I know nothing about London agents, having dealt only with the thirsty breed that live in posh flats on the Upper East Side of New York and who support the extended families of pub proprietors on the Lower West Side. 

Your advice about looking for the right kind of agent who handles your kind of writing is critical.


----------



## Mr mitchell (Mar 1, 2012)

Well done Loulou and Congratulations is in order.:grin:


----------



## JosephB (Mar 2, 2012)

Yeah!! This is fantastic news! I am so proud of you. I don't know what else there is to say except congratulations -- and that this is all very well-deserved. Please keep us posted.


----------



## Loulou (Mar 3, 2012)

Thank you!  I promise to share all I discover, good and bad.  Right now it's just a waiting game because it can take months for publishers to decide/respond to an agent's submission....


----------



## felix (Mar 3, 2012)

I bet that even waiting around is exciting at the moment. 

May I ask how much presence you have concerning publisher submissions? Does the agent form the proposal and then hand it over to you to edit or vice versa, or is it entirely collaborative?


----------



## Loulou (Mar 4, 2012)

Hey felix,

I don't mind answering at all.  

The agent takes care entirely of the submission to publishing houses.  They let you know who and what if you want to, but since they know exactly who might be right for the work the pitch comes solely from them.  They know all these people on first name basis, know who's doing what and who's not, what's wanted where and what's not.  Doing this is their profession so I'm happy to be in their hands.  All mine wanted from me was my writing CV ('quirky as you like,' she said) and a one page 'killer' synopsis and the full manuscript.  She then gets it out there.  I suppose this might not suit some people.   In that case self-publishing and self-promoting is probably better for them.  This is generally the only way to get your work in front of the big publishers.  There have been very rare cases of unsolicited manuscripts (ie, ones not sent via an agent) being accepted but this is so slim a chance that it's barely worth doing it.


----------



## TheFuhrer02 (Mar 5, 2012)

Cool! Congratulations on getting an agent! :thumbl:


----------



## KevinB (Mar 6, 2012)

Congratulations Loulou. Landing an agent these days is as tough as nails. Good luck with yours!


----------



## IanMGSmith (Mar 9, 2012)

...very cool, congrats Loulou.


----------



## Loulou (Mar 10, 2012)

Thanks!  Yes, it's been so tough to do this.  Taken a long long time and lots of work.


----------



## Robdemanc (Mar 10, 2012)

Thats a nice piece of news to hear.  I am happy you got signed up with an agent.  Hope your book finds a publisher soon.


----------



## Lakeside3533 (Mar 30, 2012)

41 is not late at all to go to the dance.

Think of it- you broke through and thousands have been trying - you did it. 
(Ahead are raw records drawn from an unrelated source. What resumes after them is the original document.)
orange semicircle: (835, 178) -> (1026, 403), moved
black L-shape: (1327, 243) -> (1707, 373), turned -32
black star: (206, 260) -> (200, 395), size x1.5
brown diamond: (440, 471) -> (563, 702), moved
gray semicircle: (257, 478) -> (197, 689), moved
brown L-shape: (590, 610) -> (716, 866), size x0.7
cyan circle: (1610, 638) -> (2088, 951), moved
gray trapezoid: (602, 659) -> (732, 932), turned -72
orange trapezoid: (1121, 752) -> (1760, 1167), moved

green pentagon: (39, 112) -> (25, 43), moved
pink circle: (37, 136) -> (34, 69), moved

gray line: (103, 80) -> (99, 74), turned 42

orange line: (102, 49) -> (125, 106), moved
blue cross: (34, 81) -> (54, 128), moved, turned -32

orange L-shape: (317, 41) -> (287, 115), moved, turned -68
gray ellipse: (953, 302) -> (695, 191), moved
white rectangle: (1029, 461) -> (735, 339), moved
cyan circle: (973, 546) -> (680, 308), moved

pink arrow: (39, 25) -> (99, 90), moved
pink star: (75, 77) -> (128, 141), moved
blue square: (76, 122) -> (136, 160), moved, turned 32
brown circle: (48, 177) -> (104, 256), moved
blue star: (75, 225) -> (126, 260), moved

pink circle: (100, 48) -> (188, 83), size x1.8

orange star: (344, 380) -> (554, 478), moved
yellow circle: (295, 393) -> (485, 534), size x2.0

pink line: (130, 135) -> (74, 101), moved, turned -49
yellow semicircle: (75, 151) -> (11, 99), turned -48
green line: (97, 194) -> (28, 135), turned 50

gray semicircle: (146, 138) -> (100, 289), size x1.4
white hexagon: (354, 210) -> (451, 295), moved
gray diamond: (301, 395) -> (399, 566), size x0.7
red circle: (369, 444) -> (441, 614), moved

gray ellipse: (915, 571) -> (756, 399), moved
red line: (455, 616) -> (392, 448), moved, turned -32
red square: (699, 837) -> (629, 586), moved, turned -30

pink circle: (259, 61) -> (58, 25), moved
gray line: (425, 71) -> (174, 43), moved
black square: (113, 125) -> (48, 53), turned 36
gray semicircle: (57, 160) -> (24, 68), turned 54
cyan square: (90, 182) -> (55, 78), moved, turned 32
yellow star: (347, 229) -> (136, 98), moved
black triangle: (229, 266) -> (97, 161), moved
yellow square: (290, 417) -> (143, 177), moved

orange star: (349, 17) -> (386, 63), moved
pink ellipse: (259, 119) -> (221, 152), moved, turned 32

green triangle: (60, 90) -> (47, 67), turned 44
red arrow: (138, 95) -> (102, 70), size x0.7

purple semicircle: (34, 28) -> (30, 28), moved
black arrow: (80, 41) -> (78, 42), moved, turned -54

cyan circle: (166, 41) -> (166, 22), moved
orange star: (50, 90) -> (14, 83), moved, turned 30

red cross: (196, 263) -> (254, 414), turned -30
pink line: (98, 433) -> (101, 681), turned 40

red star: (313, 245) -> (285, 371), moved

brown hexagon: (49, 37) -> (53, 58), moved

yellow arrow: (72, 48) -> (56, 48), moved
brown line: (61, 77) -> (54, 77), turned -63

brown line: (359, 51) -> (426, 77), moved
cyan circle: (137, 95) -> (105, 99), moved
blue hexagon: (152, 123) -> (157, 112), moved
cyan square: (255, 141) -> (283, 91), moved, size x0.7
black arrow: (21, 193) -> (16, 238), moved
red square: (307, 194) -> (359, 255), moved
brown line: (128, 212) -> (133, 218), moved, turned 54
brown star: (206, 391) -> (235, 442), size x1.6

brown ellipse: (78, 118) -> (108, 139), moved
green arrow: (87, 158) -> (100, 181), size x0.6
Go walk on some air!  Congrats! I'm only about 20 rejections in and, I know this is a wrong way of putting it, I'm only about 46 more rejections away! Actually, I have to tweak some, send some queries, tweak so more, send some queries... but it's tough finding all this time to promote it while you are working on new stuff.

Congrats! If I wasn't so wordy, I'd be speechless!


----------